Wirtschaftliche Unternehmen wie einer der größten Senfexporteure Europas, ein Stärkemittelproduzent, ein Süßwarenhersteller, ein Exporteur für Hafer- und Getreideflocken, ein Tierfutterhersteller und ein Sonnenblumenölhersteller repräsentieren den Kreis Tschernihiw nach wie vor, obwohl bei der Invasion des Gebiets im Februar/März 2022 mehr als 50 Firmen beschädigt oder zerstört worden sind. 

„Mit dem 24. Februar 2022 endete die friedliche Phase im Leben der Menschen in Tschernihiw“, sagt Jankowski. „Es begann ein Monat voller Leid, Belagerung und Zerstörung.“ Zahlreiche Siedlungen wurden von russischen Truppen besetzt, die Bewohner*innen gefoltert und durch Luftangriffe und Beschuss getötet. Infolge des Angriffs und der mehr als einen Monat lang anhaltenden Bombardierung wurden 55 Bildungseinrichtungen, 61 Kultur- und Sporteinrichtungen, 50 medizinische Einrichtungen sowie das Gebäude der Poliklinik und eine Reihe anderer Infrastrukturobjekte erheblich beschädigt oder ganz zerstört. 
Während der Blockade der Stadt Tschernihiw führte die russische Armee zahlreiche Luftangriffe auf zivile Infrastrukturen durch. Dabei vernichtete das Militär allein in der Bezirksstadt 27 Schulen, 37 Kindergärten und drei Krankenhäuser. Wohngebäude wurden ebenfalls in erheblichem Ausmaß beschädigt oder dem Erdboden gleichgemacht. 
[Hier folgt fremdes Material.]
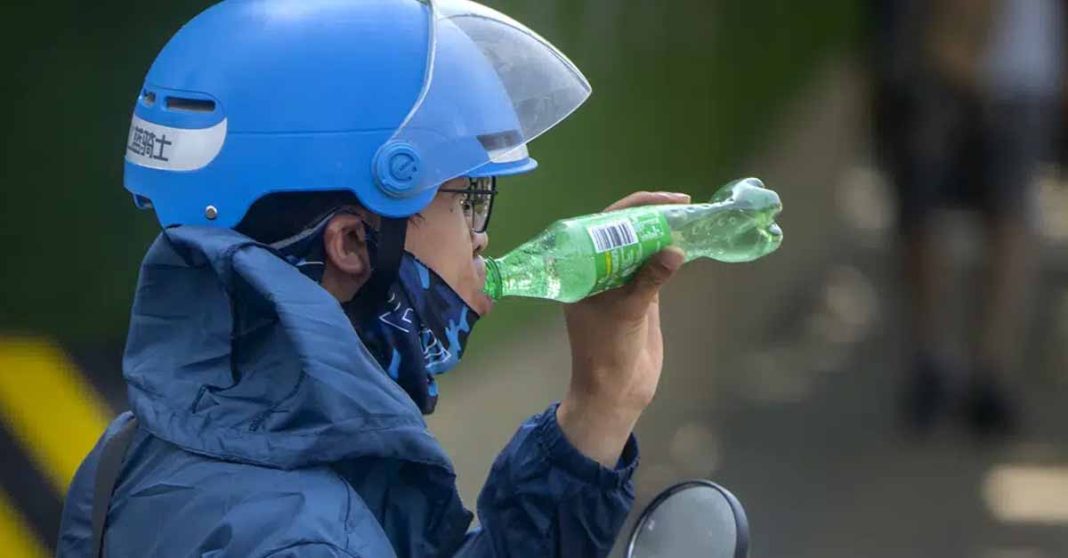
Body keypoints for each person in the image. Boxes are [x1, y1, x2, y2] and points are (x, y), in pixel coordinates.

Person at [55, 0, 690, 556]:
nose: (481, 237)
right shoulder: (297, 538)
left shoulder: (153, 444)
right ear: (355, 243)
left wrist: (603, 399)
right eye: (468, 199)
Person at [872, 0, 1064, 436]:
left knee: (1009, 221)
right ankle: (932, 362)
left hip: (1021, 71)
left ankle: (990, 372)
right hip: (935, 58)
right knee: (922, 218)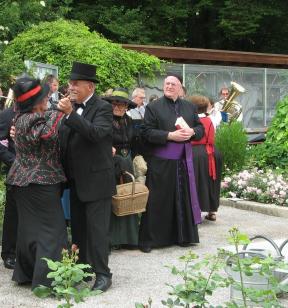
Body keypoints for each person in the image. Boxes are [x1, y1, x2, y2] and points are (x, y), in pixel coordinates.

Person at [6, 76, 67, 290]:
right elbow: (48, 133)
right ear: (37, 101)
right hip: (40, 182)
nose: (48, 98)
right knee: (53, 230)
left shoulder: (21, 117)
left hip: (23, 181)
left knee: (29, 231)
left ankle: (27, 274)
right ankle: (48, 281)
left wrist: (54, 112)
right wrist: (61, 111)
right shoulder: (30, 119)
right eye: (45, 96)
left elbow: (45, 123)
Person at [58, 61, 115, 292]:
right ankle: (82, 270)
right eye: (70, 83)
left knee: (98, 231)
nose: (71, 87)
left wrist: (71, 114)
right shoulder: (70, 108)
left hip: (97, 181)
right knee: (79, 229)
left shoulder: (103, 108)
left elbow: (96, 134)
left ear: (90, 87)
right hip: (75, 180)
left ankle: (103, 274)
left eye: (76, 84)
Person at [138, 75, 204, 253]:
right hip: (161, 162)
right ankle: (151, 240)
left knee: (183, 198)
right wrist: (169, 136)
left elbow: (200, 129)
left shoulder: (189, 107)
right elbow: (146, 132)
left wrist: (192, 131)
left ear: (180, 87)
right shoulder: (153, 107)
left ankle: (183, 237)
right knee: (158, 200)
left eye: (173, 84)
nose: (169, 86)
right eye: (166, 83)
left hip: (184, 161)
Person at [104, 88, 139, 249]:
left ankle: (129, 238)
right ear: (110, 104)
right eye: (116, 104)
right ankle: (112, 239)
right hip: (111, 162)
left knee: (129, 196)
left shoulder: (129, 121)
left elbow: (135, 141)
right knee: (114, 197)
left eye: (123, 104)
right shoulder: (104, 120)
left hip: (127, 161)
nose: (119, 107)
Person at [188, 95, 222, 221]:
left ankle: (195, 211)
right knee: (212, 181)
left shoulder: (192, 120)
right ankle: (212, 211)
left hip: (196, 152)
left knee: (196, 181)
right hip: (212, 152)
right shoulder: (211, 119)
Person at [0, 102, 17, 270]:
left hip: (33, 171)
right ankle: (9, 253)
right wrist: (13, 161)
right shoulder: (6, 115)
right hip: (14, 170)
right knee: (13, 214)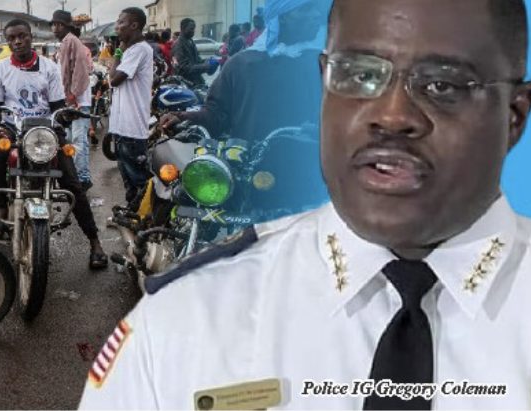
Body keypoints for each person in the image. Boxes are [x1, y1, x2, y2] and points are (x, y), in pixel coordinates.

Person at [80, 0, 531, 408]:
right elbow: (215, 114)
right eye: (359, 75)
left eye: (443, 84)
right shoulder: (181, 321)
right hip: (245, 179)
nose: (392, 114)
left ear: (515, 114)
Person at [161, 0, 330, 217]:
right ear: (283, 16)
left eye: (318, 8)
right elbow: (216, 113)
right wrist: (182, 117)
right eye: (306, 9)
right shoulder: (242, 65)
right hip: (254, 179)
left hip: (313, 183)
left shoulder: (328, 66)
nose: (317, 15)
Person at [0, 19, 108, 269]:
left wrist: (65, 115)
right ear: (7, 41)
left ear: (31, 37)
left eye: (22, 36)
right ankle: (0, 210)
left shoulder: (49, 67)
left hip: (45, 127)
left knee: (72, 182)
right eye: (12, 38)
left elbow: (57, 106)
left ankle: (95, 242)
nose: (17, 41)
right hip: (13, 127)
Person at [108, 8, 154, 204]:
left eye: (121, 23)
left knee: (138, 180)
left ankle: (145, 221)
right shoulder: (131, 50)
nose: (117, 27)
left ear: (134, 25)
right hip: (122, 127)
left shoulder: (139, 50)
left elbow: (114, 79)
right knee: (128, 179)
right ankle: (131, 215)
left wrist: (118, 50)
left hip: (132, 129)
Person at [52, 9, 95, 190]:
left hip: (78, 101)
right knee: (70, 141)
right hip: (72, 100)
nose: (54, 29)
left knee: (79, 141)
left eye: (56, 25)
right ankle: (76, 175)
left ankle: (83, 178)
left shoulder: (72, 41)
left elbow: (80, 72)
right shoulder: (67, 42)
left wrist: (73, 95)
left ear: (62, 26)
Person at [172, 18, 217, 86]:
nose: (193, 31)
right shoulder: (178, 45)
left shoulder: (190, 41)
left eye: (194, 29)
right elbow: (184, 68)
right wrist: (205, 67)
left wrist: (205, 61)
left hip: (196, 80)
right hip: (186, 83)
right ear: (183, 28)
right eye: (191, 29)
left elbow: (196, 60)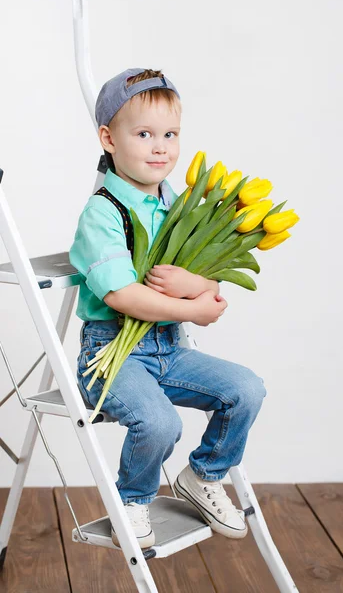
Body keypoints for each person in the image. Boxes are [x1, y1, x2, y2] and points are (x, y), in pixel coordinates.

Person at [70, 68, 267, 550]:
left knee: (246, 389)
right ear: (108, 138)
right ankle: (133, 500)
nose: (160, 148)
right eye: (144, 134)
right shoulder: (104, 213)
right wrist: (191, 309)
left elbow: (205, 270)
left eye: (170, 135)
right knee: (159, 421)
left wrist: (195, 285)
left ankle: (204, 474)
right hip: (112, 352)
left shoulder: (175, 202)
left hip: (168, 350)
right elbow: (122, 296)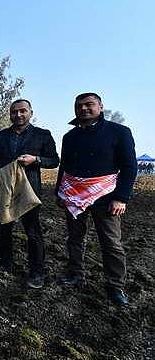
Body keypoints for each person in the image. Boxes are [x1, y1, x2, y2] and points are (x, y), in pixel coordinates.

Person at [55, 92, 137, 306]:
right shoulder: (69, 137)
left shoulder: (119, 132)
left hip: (107, 197)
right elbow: (64, 167)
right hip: (73, 196)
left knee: (111, 243)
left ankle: (115, 286)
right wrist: (59, 193)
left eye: (89, 104)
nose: (83, 109)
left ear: (101, 107)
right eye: (79, 105)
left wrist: (121, 197)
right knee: (75, 238)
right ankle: (75, 273)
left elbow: (129, 167)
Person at [0, 99, 59, 288]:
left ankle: (36, 272)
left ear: (30, 112)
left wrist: (35, 159)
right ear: (10, 114)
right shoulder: (1, 136)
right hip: (5, 189)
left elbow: (54, 160)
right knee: (4, 227)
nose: (18, 115)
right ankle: (5, 263)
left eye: (22, 111)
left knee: (33, 232)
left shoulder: (42, 135)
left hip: (29, 190)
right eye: (14, 112)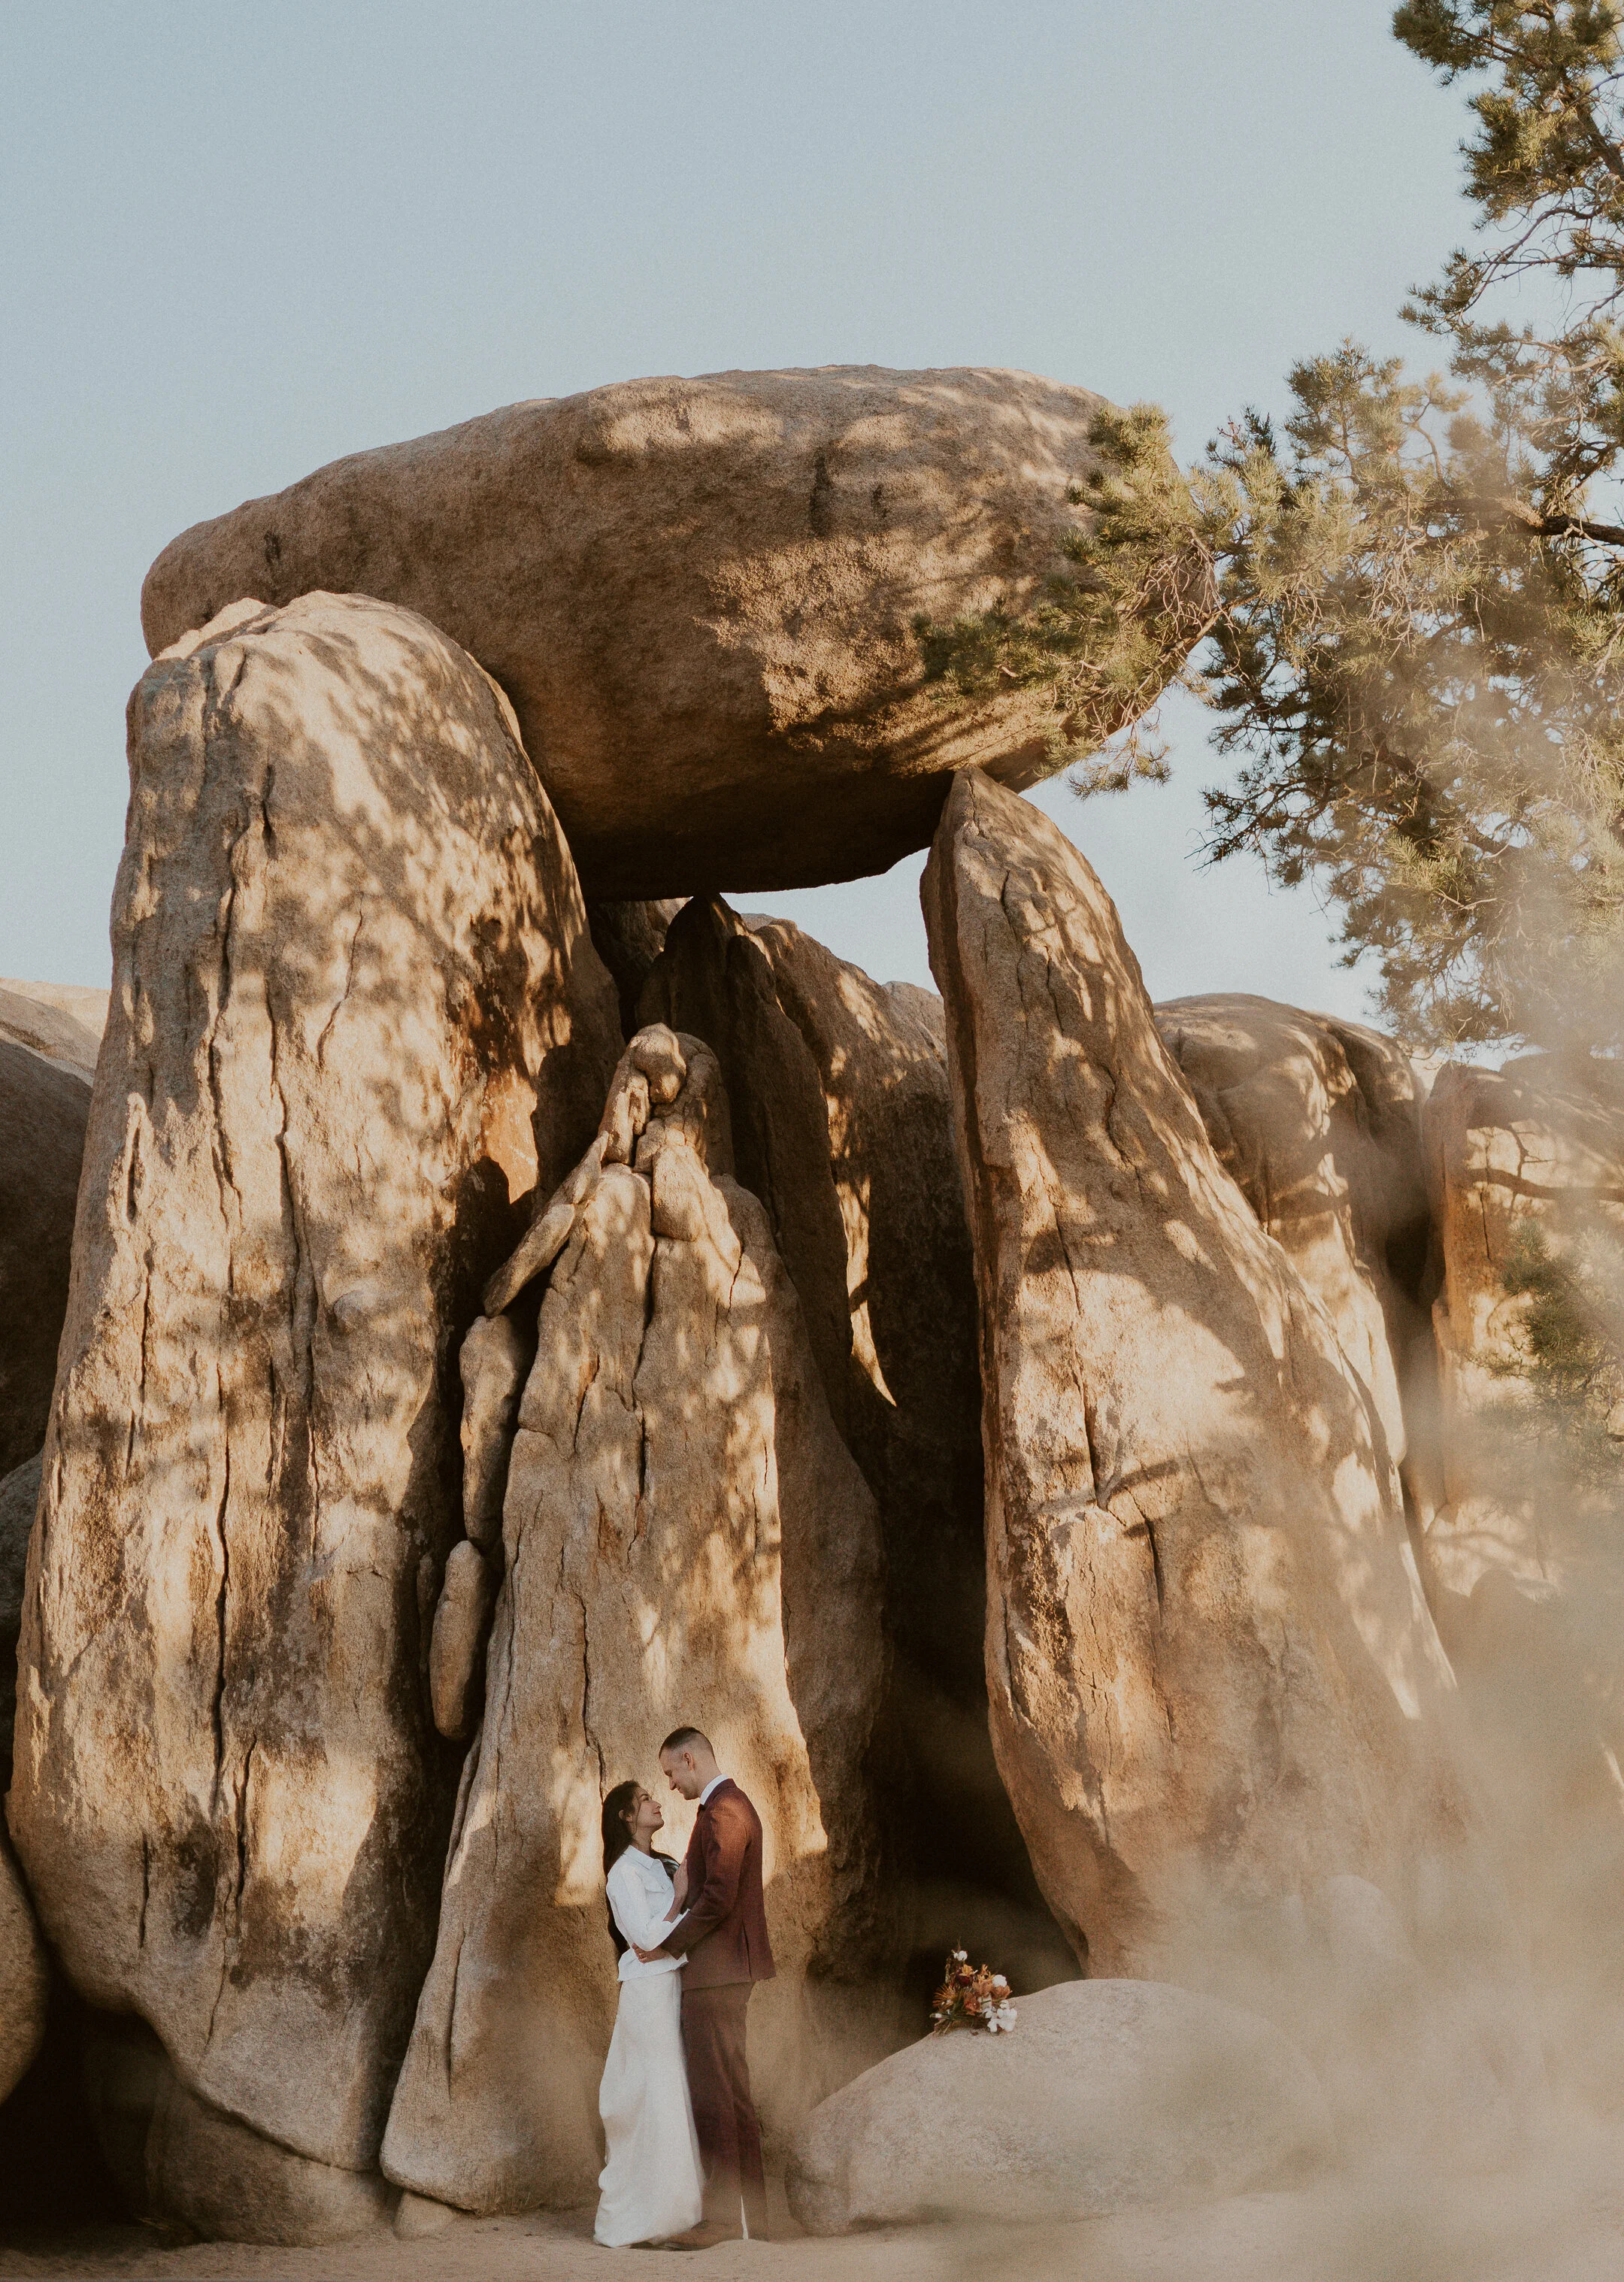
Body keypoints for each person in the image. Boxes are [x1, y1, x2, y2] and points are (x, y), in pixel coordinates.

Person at [634, 1726, 775, 2249]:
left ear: (690, 1759)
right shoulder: (725, 1809)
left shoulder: (725, 1811)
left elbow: (717, 1898)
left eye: (671, 1772)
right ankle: (754, 2221)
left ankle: (719, 2222)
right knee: (732, 2095)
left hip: (717, 1974)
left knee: (715, 2096)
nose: (669, 1784)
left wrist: (666, 1943)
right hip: (726, 1971)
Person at [592, 1779, 704, 2249]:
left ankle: (678, 2212)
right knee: (653, 2096)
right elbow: (642, 1937)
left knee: (671, 2093)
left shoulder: (660, 1863)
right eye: (645, 1801)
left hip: (669, 1985)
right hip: (647, 1994)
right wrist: (678, 1900)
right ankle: (640, 2219)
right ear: (626, 1817)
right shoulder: (624, 1873)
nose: (657, 1803)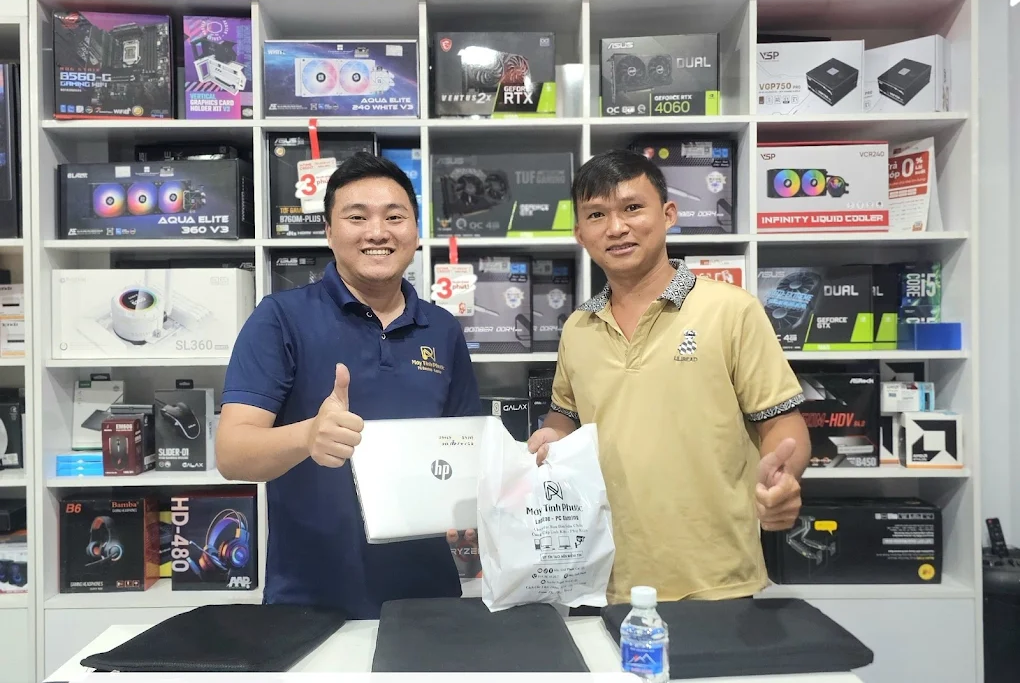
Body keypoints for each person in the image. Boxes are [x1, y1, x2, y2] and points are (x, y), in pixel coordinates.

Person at [527, 151, 810, 605]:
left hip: (716, 578)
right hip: (604, 579)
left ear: (669, 214)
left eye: (632, 208)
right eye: (597, 215)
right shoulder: (578, 328)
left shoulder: (731, 310)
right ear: (580, 234)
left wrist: (781, 480)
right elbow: (566, 417)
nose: (616, 227)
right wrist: (550, 437)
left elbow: (782, 422)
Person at [216, 153, 481, 618]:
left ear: (416, 232)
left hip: (429, 597)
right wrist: (307, 435)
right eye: (357, 217)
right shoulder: (280, 318)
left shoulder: (442, 329)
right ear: (328, 231)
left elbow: (466, 449)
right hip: (310, 599)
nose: (377, 232)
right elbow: (232, 454)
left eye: (394, 217)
Seit dem 26. Februar 2022 werden aus dem Gebiet des Bezirks Tschernihiw zahlreiche Kriegsverbrechen gegen die Zivilbevölkerung in Dokumentarfilmen festgehalten. So auch der Beschuss einer Schlange wartender Menschen, die für Brot anstanden. 14 Zivilist*innen wurden dabei getötet. 
„Trotz der andauernden Kriegsaktivitäten sind die Menschen vor Ort bemüht, den Wiederaufbau voranzubringen“, sagt Jankowski. Dabei habe der Wiederaufbau der Poliklinik in der Bezirksstadt absolute Priorität. Woran es vor allem fehle, seien Baumaterial und Einrichtung. Zweite Priorität habe der Bau von Luftschutzkellern.  

Die vierköpfige ukrainische Delegation kommt am heutigen Dienstag in Bad Segeberg an. Neben Besichtigungen verschiedener Städte im Kreis stehen unter anderem auch Besuche der Allgemeinen Klinik Bad Segeberg sowie der Firma Pelz in Wahlstedt auf dem Programm.  
Nach der feierlichen Unterzeichnung der Partnerschaftsvereinbarung findet im Anschluss an die Kreistagssitzung ein offizieller Abend im Restaurant Am Ihlsee in Bad Segeberg statt. Mehrere Übersetzer*innen sollen dafür sorgen, dass es hierbei einen Austausch ohne allzu große Sprachbarrieren geben kann.